#### [Exercise set]
a. Translate the sentence "Without printing there can be no photograph." from the passage on photographic printing into Spanish.
b. Rewrite the passage on photographic printing from "Indeed, in our" up to and including "the photographer’s wishes.", using "concrete" in place of "tangible".

#### [Source passage]
The making of a photograph is a process that can take weeks, months, even years. Failure is par for the course, yet, every so often this pursuit reaches its natural conclusion in the deliberate act of printing: a photograph is born.
Without printing there can be no photograph.
Indeed, in our world awash with images, photographs are increasingly fewer and farther apart. There is a subtle, but important, difference between the two. An image is an abstract, pliable, thing that can be visualised simultaneously many different ways in an unlimited number of physical locations. A photograph is a tangible, essentially immutable, physical object that can only be seen in one place at a time, its exact size and appearance per the photographer’s wishes.
The making of a traditional silver gelatin print is a complex process and there are many different variables in play that can't be controlled with an absolute precision, so each hand made print is unique.
It starts with the choosing of a suitable paper and working out an exposure that would allow to transform the broad dynamic range of a film negative to a much narrower dynamic range of the paper in a satisfactory way; often multiple exposures and localised exposure control is necessary. And while experience and modern technology help, in the end it is an iterative process of trial and error.

[Stored entries]
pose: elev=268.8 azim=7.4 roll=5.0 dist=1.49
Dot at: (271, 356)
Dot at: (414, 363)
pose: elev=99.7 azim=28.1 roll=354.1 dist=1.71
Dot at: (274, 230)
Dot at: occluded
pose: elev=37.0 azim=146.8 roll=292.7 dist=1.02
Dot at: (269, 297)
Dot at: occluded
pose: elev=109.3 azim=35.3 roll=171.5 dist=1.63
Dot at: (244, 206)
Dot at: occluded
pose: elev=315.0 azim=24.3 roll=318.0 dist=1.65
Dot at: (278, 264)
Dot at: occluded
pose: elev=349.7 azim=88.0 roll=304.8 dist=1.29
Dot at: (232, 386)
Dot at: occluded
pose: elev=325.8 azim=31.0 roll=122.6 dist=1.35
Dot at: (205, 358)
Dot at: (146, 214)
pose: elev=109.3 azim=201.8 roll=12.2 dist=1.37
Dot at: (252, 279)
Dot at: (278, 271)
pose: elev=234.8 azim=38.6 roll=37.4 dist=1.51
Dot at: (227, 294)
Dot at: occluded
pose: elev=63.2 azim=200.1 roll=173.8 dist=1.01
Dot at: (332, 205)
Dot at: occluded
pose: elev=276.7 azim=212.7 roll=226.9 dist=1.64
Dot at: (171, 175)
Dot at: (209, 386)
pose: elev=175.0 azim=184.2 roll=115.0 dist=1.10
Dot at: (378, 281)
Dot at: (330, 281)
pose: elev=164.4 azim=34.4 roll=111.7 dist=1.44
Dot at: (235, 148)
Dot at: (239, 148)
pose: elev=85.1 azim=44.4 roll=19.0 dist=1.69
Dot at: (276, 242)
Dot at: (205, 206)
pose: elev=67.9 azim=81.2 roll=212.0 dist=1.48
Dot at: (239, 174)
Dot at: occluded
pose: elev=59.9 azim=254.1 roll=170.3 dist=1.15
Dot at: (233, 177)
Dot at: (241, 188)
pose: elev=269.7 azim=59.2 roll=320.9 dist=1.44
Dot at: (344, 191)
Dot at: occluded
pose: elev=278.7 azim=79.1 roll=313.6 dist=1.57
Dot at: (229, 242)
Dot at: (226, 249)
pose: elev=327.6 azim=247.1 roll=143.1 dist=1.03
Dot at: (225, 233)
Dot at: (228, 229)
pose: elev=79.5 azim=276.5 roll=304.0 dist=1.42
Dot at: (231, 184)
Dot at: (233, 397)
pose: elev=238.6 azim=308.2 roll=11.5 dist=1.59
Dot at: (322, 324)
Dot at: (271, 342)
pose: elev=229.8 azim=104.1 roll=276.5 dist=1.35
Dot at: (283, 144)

#### [Answers to each task]
a. Sin impresión no puede haber fotografía.

b.
Indeed, in our world awash with images, photographs are increasingly fewer and farther apart. There is a subtle, but important, difference between the two. An image is an abstract, pliable, thing that can be visualised simultaneously many different ways in an unlimited number of physical locations. A photograph is a concrete, essentially immutable, physical object that can only be seen in one place at a time, its exact size and appearance per the photographer’s wishes.